We had suicides, sure, but we hadn't had Columbine yet, or 9/11. When J.D. pulls out the .44 Magnum to scare the jocks in the cafeteria, it was cruelly funny, but not frightening. When those same jocks (SPOILER) end up in adjoining coffins in what J.D. and Veronica fraudulently portray as a homosexual love affair murder-suicide, I no longer nod at the sweet social justice. I look at the dad exclaiming that he loves his dead gay son and I think of all the read dead gay sons in the world and how their parents are feeling.

Maybe I would have felt differently watching it alone. But with Little Princess beside me on the couch, I felt almost queasy. "Here, beloved daughter of mine, let me show you this sick, twisted film about this sick, twisted high school! It'll be great! I'll make popcorn."

Little Princess is 14 and not really a sheltered violet. Still, after the first death, I told her it was darker than I remembered and offered to turn it off and find something more cheerful. But we ended up watching the whole thing, and when it was over she said she could definitely see why it was funny — she just didn't feel like she could laugh. I didn't feel like it, either.
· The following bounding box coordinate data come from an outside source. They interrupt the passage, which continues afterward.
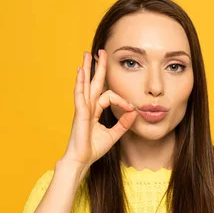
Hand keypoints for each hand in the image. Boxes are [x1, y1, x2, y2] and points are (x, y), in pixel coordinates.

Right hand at [61, 49, 136, 174]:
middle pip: (94, 82)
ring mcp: (82, 108)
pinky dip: (80, 82)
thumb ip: (124, 124)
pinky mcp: (79, 112)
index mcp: (95, 111)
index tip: (131, 108)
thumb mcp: (114, 135)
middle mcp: (88, 107)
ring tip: (87, 53)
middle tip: (101, 52)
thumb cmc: (93, 149)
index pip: (109, 96)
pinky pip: (80, 94)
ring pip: (85, 84)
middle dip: (98, 67)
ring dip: (87, 68)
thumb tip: (134, 112)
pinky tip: (80, 71)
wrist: (82, 160)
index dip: (122, 100)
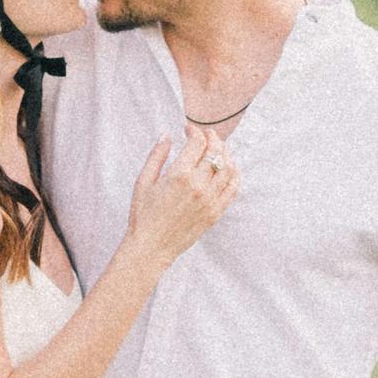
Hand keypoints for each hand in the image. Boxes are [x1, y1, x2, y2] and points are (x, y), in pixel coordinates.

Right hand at [126, 125, 238, 272]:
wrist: (151, 247)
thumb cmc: (143, 215)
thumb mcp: (143, 181)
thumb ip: (157, 156)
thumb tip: (167, 136)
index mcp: (179, 175)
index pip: (197, 143)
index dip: (194, 131)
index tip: (188, 130)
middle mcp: (198, 185)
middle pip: (215, 152)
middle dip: (212, 138)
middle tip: (206, 135)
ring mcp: (210, 200)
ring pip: (228, 168)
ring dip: (225, 153)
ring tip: (217, 149)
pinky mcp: (216, 212)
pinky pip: (233, 188)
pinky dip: (234, 174)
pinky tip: (229, 168)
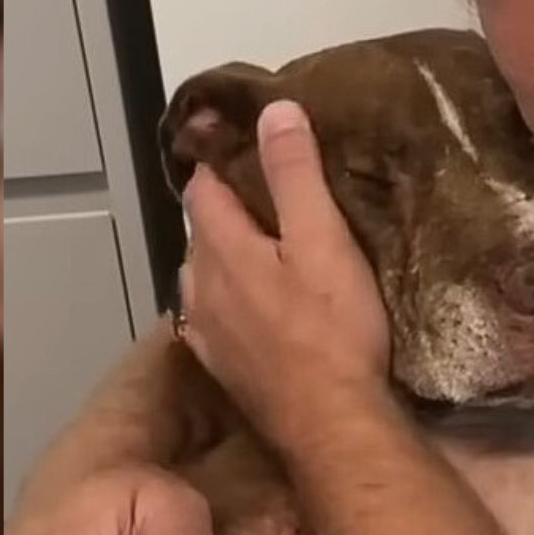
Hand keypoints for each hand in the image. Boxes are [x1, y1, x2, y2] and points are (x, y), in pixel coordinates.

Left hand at [178, 100, 390, 448]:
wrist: (331, 423)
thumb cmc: (333, 329)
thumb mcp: (324, 239)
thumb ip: (295, 173)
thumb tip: (274, 111)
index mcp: (221, 247)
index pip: (202, 187)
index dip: (221, 163)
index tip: (247, 148)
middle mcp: (200, 287)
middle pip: (201, 233)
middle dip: (228, 212)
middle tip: (272, 201)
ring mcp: (207, 332)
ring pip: (205, 278)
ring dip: (227, 260)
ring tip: (268, 254)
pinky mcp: (222, 368)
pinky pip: (214, 320)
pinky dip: (230, 304)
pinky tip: (255, 311)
And yet: If you can somehow set aside Columbine and the facts of real youth suicides, the movie still has a lot to say. LP and I talked about how easy it is to glorify suicide and how the movie exposes that danger. We also talked about how the movie exaggerates the absolute worst qualities in people — the shallow interactions between parents and teens, for instance, and the barbaric caste system in your average high school — and how it might serve as an inspiration to Not Be That Way. 
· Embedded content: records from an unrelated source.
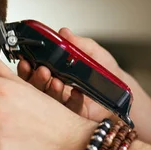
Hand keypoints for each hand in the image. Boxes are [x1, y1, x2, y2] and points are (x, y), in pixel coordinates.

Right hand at [18, 28, 140, 122]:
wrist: (123, 90)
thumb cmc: (107, 72)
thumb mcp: (93, 52)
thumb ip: (78, 43)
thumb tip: (64, 32)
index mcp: (56, 72)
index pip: (34, 70)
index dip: (27, 67)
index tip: (26, 60)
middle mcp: (56, 88)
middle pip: (36, 87)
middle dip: (36, 78)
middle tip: (42, 71)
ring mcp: (64, 104)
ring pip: (48, 100)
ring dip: (50, 90)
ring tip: (57, 81)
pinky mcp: (75, 117)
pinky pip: (69, 111)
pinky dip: (72, 100)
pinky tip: (77, 93)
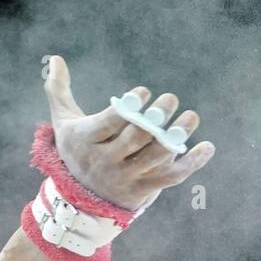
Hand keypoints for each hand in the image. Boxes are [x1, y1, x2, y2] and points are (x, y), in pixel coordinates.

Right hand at [42, 55, 214, 210]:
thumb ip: (58, 91)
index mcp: (87, 140)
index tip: (142, 92)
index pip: (110, 122)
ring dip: (176, 136)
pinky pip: (171, 177)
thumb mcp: (63, 123)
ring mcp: (126, 177)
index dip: (128, 107)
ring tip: (191, 117)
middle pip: (135, 138)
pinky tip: (207, 147)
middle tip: (171, 98)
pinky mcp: (143, 189)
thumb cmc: (77, 152)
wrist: (79, 201)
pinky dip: (191, 163)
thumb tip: (54, 59)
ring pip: (155, 156)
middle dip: (155, 118)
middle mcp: (106, 161)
J.D. tells Veronica to imagine he blew up the school: not just their school, but all the schools. The only place different social types can genuinely get along with each other is in heaven, he says. "People will look at the ashes of Westerburg and say, 'Now there's a school that self-destructed, not because society didn't care, but because the school was society.'"

That has particular resonance lately when everything I read, watch or listen to indicates we're, shall we say, having a little trouble getting along lately.

Veronica's mother tells her, "When teenagers complain that they want to be treated like human beings, it's usually because they are being treated like human beings."

In other words, more often than not, this is how human beings treat each other. And is that what we want? Do we like the results? 

I'm surprised anyone thought of making "Heathers" into a musical — and now that I remember it a little more clearly, I want to get SOP's impression of just what that musical was like. I wouldn't think "Heathers" could be made today at all.

And yet, it's not like if we ignore issues, they go away, or that there's no place in this world for satire, even satire so dark you practically have to watch it with a spotlight at high noon in July. As J.D. says, the extreme always seems to make an impression. Maybe sometimes that's what we need.

How very.

Still, I think the best lesson "Heathers" managed to impart to LP through our weekend movie night is that it's never a good idea to date psychopaths. When she enters high school this fall, I hope she'll remember.

— Jennifer Moody is a reporter, mom and "Star Wars" fan who's always happy to see the world becoming a little more geeky.